◆ Exercise aim
Continue the interview with Dr. Ben Goertzel below, starting right after its last line. The data that follows the interview is not part of it.

◆ Extract
____

Dr. Goertzel spoke with Critical Thought’s Stuart Mason Dambrot following his talk at the recent 2011 Transhumanism Meets Design Conference in New York City. His presentation, Designing Minds and Worlds, asked and answered the key questions, How can we design a world (virtual or physical) so that it supports ongoing learning and growth and ethical behavior? How can we design a mind so that it takes advantage of the affordances its world offers? These are fundamental issues that bridge AI, robotics, cyborgics, and game design, sociology and psychology and other areas. His talk addressed them from a cognitive systems theory perspective and discussed how they’re concretely being confronted in his current work applying the OpenCog Artificial General Intelligence system to control game characters in virtual worlds.


This is the first part of a two-part article. The second part is available at http://www.physorg.com/news/2011-06-dr-ben-goertzel-artificial-intelligence_1.html
SM Dambrot: We’re here with Dr. Ben Goertzel, CEO of Novamente, Leader of OpenCog and Chairmen of Humanity+ [at the 2011 Humanity+ Transhumanism Meets Design Conference in New York City]. Thank you so much for your time.

Dr. Goertzel: It’s great to be here.

____

◆ Dataset section
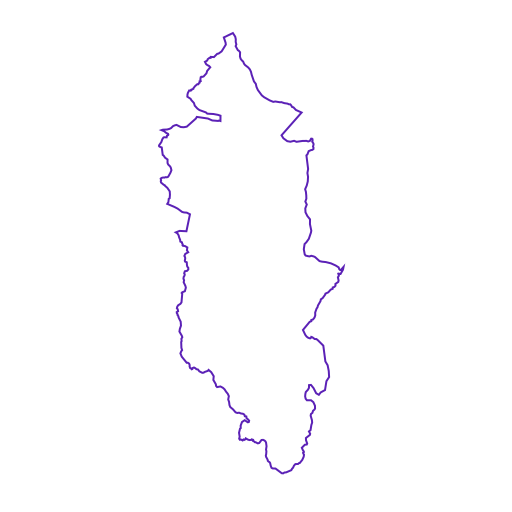 outline of Tatatila, Veracruz, Mexico, rotated 135°
{"feature_id": "50627088B81472042875612", "entity_name": "Tatatila", "entity_type": "district", "adm_level": 2, "iso_a3": "MEX", "parent_name": "Mexico", "parent_adm1": "Veracruz", "projection": "natural_earth1", "projection_center": [-97.084, 19.713], "detail": "fine", "context": "isolated", "style": "outline", "palette": "violet", "viewbox_px": 512, "rotation_deg": 135, "n_neighbors": 0, "source": "geoboundaries", "source_scale": "gbopen_adm2", "svg_char_len": 6129}
<svg xmlns="http://www.w3.org/2000/svg" viewBox="0 0 512 512"><g transform="rotate(135 256 256)"><path d="M201.8,186.4L206.0,186.1L206.4,186.6L206.4,188.0L205.6,189.5L206.4,193.0L208.2,197.8L210.9,202.3L213.4,205.4L214.7,207.5L215.0,213.5L215.5,214.9L216.8,217.1L218.4,217.8L219.3,219.0L220.6,221.2L220.4,222.7L217.4,227.0L213.2,230.1L210.7,230.1L206.5,230.8L200.6,233.7L199.0,234.8L195.3,240.4L191.9,243.7L191.4,248.0L190.1,251.9L187.5,254.8L183.7,256.5L182.6,259.6L179.9,260.9L177.7,263.2L175.4,266.0L174.0,268.5L170.4,269.9L166.7,272.1L163.2,275.2L161.0,278.3L157.6,280.7L149.2,291.5L147.8,291.5L144.6,292.9L142.3,292.0L141.1,291.2L139.8,291.0L138.7,292.0L138.3,293.1L136.5,294.1L135.8,295.0L135.4,297.1L134.6,297.4L133.4,298.7L133.5,299.5L134.1,300.0L136.5,299.3L138.1,300.1L138.9,301.7L141.8,304.5L146.6,308.1L147.6,310.5L150.9,312.5L152.7,315.1L153.4,319.9L152.6,323.3L122.3,325.2L124.5,331.0L124.4,334.7L125.1,335.8L124.6,337.7L124.5,339.0L125.4,339.9L126.0,341.5L127.9,344.1L129.3,346.9L130.3,347.7L133.1,351.6L134.8,352.8L136.3,356.4L138.0,362.6L138.3,365.5L137.3,372.1L136.1,375.2L134.4,377.9L134.0,380.9L130.9,387.2L129.3,389.8L128.4,392.3L128.2,394.8L128.7,398.8L128.5,400.4L127.6,402.6L127.7,404.3L127.4,406.4L126.3,408.4L123.2,411.3L123.0,413.3L123.3,414.4L122.0,418.8L120.3,419.5L119.0,421.7L117.0,423.6L115.6,425.8L114.7,430.0L124.2,433.3L126.7,428.3L127.9,426.8L135.6,425.0L139.3,425.6L140.5,426.4L145.1,426.4L147.2,428.8L148.0,428.2L148.8,429.0L151.0,429.3L152.3,428.7L154.8,429.4L155.6,426.9L155.4,425.4L154.8,423.5L154.9,421.8L159.7,421.4L161.9,420.2L166.1,420.0L167.4,420.7L167.9,421.4L168.7,421.5L170.6,420.1L171.4,418.8L172.4,419.4L173.2,418.4L174.2,418.6L174.8,418.3L175.5,418.3L176.0,419.0L178.9,419.2L181.5,418.9L182.1,418.5L184.2,419.4L184.6,418.9L185.3,419.1L186.2,420.3L188.8,419.5L190.2,418.7L191.9,417.2L191.1,413.4L191.5,412.0L191.7,408.1L193.0,405.6L193.2,401.7L192.8,399.2L189.9,393.0L189.8,391.1L185.7,386.5L183.1,382.7L181.9,380.3L185.7,376.6L186.5,378.0L187.2,378.2L191.1,382.8L192.8,387.2L199.5,396.2L201.3,395.7L213.5,396.4L216.1,398.2L218.0,400.4L219.5,404.9L221.0,405.8L222.8,406.5L225.6,406.5L227.3,407.1L229.4,408.3L232.6,411.2L233.8,411.8L232.7,409.1L232.5,406.7L231.8,404.6L232.1,403.9L232.6,403.6L233.9,404.0L235.3,403.1L237.1,405.0L237.8,405.2L239.7,404.8L242.4,403.5L246.2,402.8L246.8,402.4L246.9,401.5L245.9,399.4L250.5,393.4L250.3,392.3L250.8,389.8L250.3,386.8L252.8,384.3L253.4,382.8L253.4,380.0L253.8,378.7L255.1,376.5L257.6,375.4L261.4,374.3L262.4,374.2L263.4,374.7L264.2,375.7L265.3,376.2L266.2,377.2L267.6,378.0L268.7,378.1L269.6,376.6L270.4,376.3L271.2,375.1L270.9,371.6L270.5,370.5L270.7,370.0L270.5,366.9L271.3,362.7L273.5,360.2L276.2,357.9L277.3,358.1L279.8,356.1L281.9,355.6L279.0,348.4L277.9,344.9L277.1,339.4L276.1,337.7L274.3,335.6L273.2,332.2L287.7,322.7L292.3,327.8L296.0,329.4L295.6,327.6L296.1,325.3L297.1,323.7L298.2,321.1L299.3,319.7L298.7,318.0L299.3,317.2L299.6,316.0L300.4,315.5L300.4,314.7L299.7,314.0L299.1,313.0L298.5,310.6L300.8,308.9L301.3,306.6L304.5,307.5L306.6,306.7L307.0,305.3L307.9,304.2L309.7,303.0L310.1,302.2L309.4,300.5L311.1,298.6L312.1,297.1L312.2,295.6L313.3,294.4L315.1,294.2L317.1,295.5L319.0,294.6L319.3,293.5L320.4,292.7L322.0,292.3L323.4,291.2L324.0,289.7L325.7,288.6L327.1,284.7L328.0,283.2L331.2,281.4L333.8,282.5L334.7,282.4L334.8,281.5L341.5,275.9L343.3,275.6L345.9,276.2L347.6,275.8L348.9,275.0L349.0,273.7L350.2,272.0L351.7,272.4L352.4,271.6L352.7,270.1L353.2,269.8L353.5,268.2L354.2,267.3L355.7,262.8L358.3,259.8L361.4,258.3L363.6,256.7L364.8,252.2L365.5,250.7L367.3,250.2L368.8,248.4L369.7,248.1L373.7,243.8L374.8,241.7L376.2,241.5L378.3,240.6L379.7,237.3L380.5,229.5L379.7,228.8L379.4,227.2L380.0,225.8L381.1,224.8L381.8,223.3L381.4,222.5L381.6,221.4L380.9,221.1L380.0,221.6L378.7,221.0L378.2,219.4L378.2,218.1L377.3,216.8L377.6,214.5L376.6,211.4L375.5,210.5L374.5,210.4L371.2,208.8L370.1,209.0L369.8,205.5L370.9,200.9L373.8,198.5L375.1,193.7L376.1,192.4L376.2,190.8L373.4,188.9L372.6,186.2L372.5,184.0L373.1,181.3L373.4,178.5L374.3,176.1L377.1,174.2L378.2,171.9L380.2,169.3L381.0,167.4L380.7,163.8L381.0,159.9L380.2,158.2L378.8,157.2L378.0,155.3L376.8,153.7L376.4,152.1L377.2,150.6L376.3,149.4L377.4,147.9L377.2,146.3L377.3,144.4L378.5,143.7L379.4,144.2L380.1,147.9L383.3,148.5L386.8,146.9L388.5,145.1L389.4,145.2L393.0,143.0L395.3,139.8L397.1,138.7L397.3,137.4L396.5,137.1L395.9,135.1L395.2,135.3L394.4,135.0L394.4,134.3L393.2,133.9L392.2,134.3L391.6,132.0L390.8,130.5L389.5,129.4L388.7,129.4L388.1,128.2L388.8,127.9L388.9,127.3L388.5,126.8L388.5,125.2L388.0,124.7L387.2,122.2L385.9,121.5L382.2,122.0L381.0,121.0L380.5,119.6L380.4,118.3L380.8,117.0L383.1,114.0L385.8,112.0L386.7,110.6L388.9,108.7L390.2,107.9L390.9,106.8L391.8,103.8L392.5,102.8L392.5,101.8L392.2,100.7L392.4,99.6L393.9,97.3L394.8,95.3L394.5,94.1L392.5,91.9L391.4,84.2L390.5,83.1L389.0,82.8L387.7,81.7L382.5,79.6L380.8,80.1L379.5,80.1L377.4,80.9L375.3,81.0L373.3,79.2L371.8,79.1L371.4,78.7L367.5,79.1L364.3,80.3L362.6,81.5L362.1,83.2L361.8,83.6L360.8,83.5L360.4,84.0L360.2,85.4L359.2,88.0L354.9,88.0L353.4,86.8L352.4,87.2L350.9,90.4L349.4,92.0L344.4,91.4L343.4,92.0L342.6,94.5L340.6,94.3L336.3,97.4L334.1,98.5L332.5,100.4L330.3,104.4L328.9,105.4L327.0,105.2L325.2,106.2L323.2,106.1L322.1,106.4L320.2,108.4L318.8,112.1L319.1,115.1L322.0,118.0L321.8,120.0L320.5,122.0L318.7,123.5L317.0,124.6L313.9,124.7L311.8,125.3L309.8,127.2L308.3,126.0L308.7,122.0L310.5,116.4L309.7,113.4L306.7,113.8L302.0,112.4L294.7,117.7L289.9,118.7L285.9,123.2L282.6,128.1L281.5,132.4L271.8,145.0L271.8,152.4L272.0,154.5L273.2,155.8L273.6,158.6L274.1,159.7L274.9,159.3L276.0,159.5L276.9,161.2L277.2,163.2L276.9,165.4L275.1,170.5L264.6,171.5L263.0,170.8L262.2,171.6L260.5,170.8L258.2,171.1L256.1,172.1L254.1,174.2L250.3,176.0L248.9,176.2L247.2,177.2L242.3,178.5L240.8,179.5L238.7,179.1L234.3,179.8L233.5,180.3L230.6,179.2L226.9,179.4L225.0,178.6L224.0,179.5L222.4,178.7L220.8,178.8L219.6,180.1L216.2,179.5L214.9,180.3L213.1,183.1L212.1,183.2L211.2,183.6L210.3,185.3L209.8,185.0L209.5,184.0L209.0,183.5L204.2,184.8L201.8,186.4Z" fill="none" stroke="#5b21b6" stroke-width="2"/></g></svg>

____

◆ In response
SM Dambrot: In your very interesting talk yesterday, you spoke about the importance of the relationship between minds and worlds. Could you please expound on that a bit in terms of Artificial General Intelligence?

Dr. Goertzel: As an AGI developer this is a very practical issue which initially presents itself in a mundane form – but many subtle philosophical and conceptual problems are lurking there. From the beginning, when you’re building an AGI system you need that system to do something – and most AI history is about building AI systems to solve very particular problems, like planning and scheduling in a military context, or finding documents online in a Google context, playing chess, and so forth. In these cases you’re taking a very specific environment – a specific set of stimuli --- and some very specific tasks -- and customizing an AI system to do those tasks in that environment, all of which is quite precisely defined. When you start thinking about AGI – Artificial General Intelligence – in the sense of human-level AI – you not only need to think about a broader level of cognitive processes and structures inside the AI’s mind, you need to think about a broader set of tasks and environments for the AI system to deal with.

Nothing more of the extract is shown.